##### Supplied entries

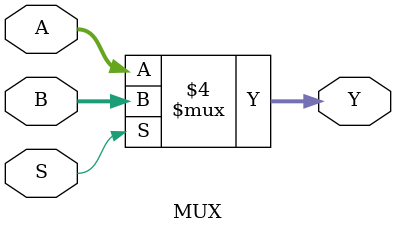
<source format=v>
`timescale 1ns / 1ps
/* *********************************************************************************
*	Module name: MUX.v
*	Description: This code implements the logic for a typical 7sd to display '0' to
*					 'F' on two 7sd, each indepently controlled and based on two groups
*					 of select input switches.
*
*	Author				Date						Revision		Comments	
***************************************************************
*	Leonardo Fusser	27 September 2021		v1.0.0		Created MUX.v file.
*	Leonardo Fusser	4 October 2021			v1.0.1		Completed MUX.v file.
*
*************************************************************************************/

module MUX(
	 input [3:0] A,		//4-bit mux input.
    input [3:0] B,		//4-bit mux input.
    input [0:0] S,		//1-bit mux select input.
    output reg [3:0] Y	//4-bit mux output.
    );
	 
	/*MUX logic*/
	always @(*)
		if(S == 0)		//If mux select bit = 0...
			begin 
				Y = A;	//Mux output = value stored in A.
			end	
		else				//If mux select bit = 1...
			begin
				Y = B;	//Mux output = value stored in B.
			end
			
endmodule

</source>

##########

◆ **Task item**: Pictures stay out; print every other part of the listing above exactly.

◆ **Output**:
<source format=v>
`timescale 1ns / 1ps
/* *********************************************************************************
*	Module name: MUX.v
*	Description: This code implements the logic for a typical 7sd to display '0' to
*					 'F' on two 7sd, each indepently controlled and based on two groups
*					 of select input switches.
*
*	Author				Date						Revision		Comments	
***************************************************************
*	Leonardo Fusser	27 September 2021		v1.0.0		Created MUX.v file.
*	Leonardo Fusser	4 October 2021			v1.0.1		Completed MUX.v file.
*
*************************************************************************************/

module MUX(
	 input [3:0] A,		//4-bit mux input.
    input [3:0] B,		//4-bit mux input.
    input [0:0] S,		//1-bit mux select input.
    output reg [3:0] Y	//4-bit mux output.
    );
	 
	/*MUX logic*/
	always @(*)
		if(S == 0)		//If mux select bit = 0...
			begin 
				Y = A;	//Mux output = value stored in A.
			end	
		else				//If mux select bit = 1...
			begin
				Y = B;	//Mux output = value stored in B.
			end
			
endmodule

</source>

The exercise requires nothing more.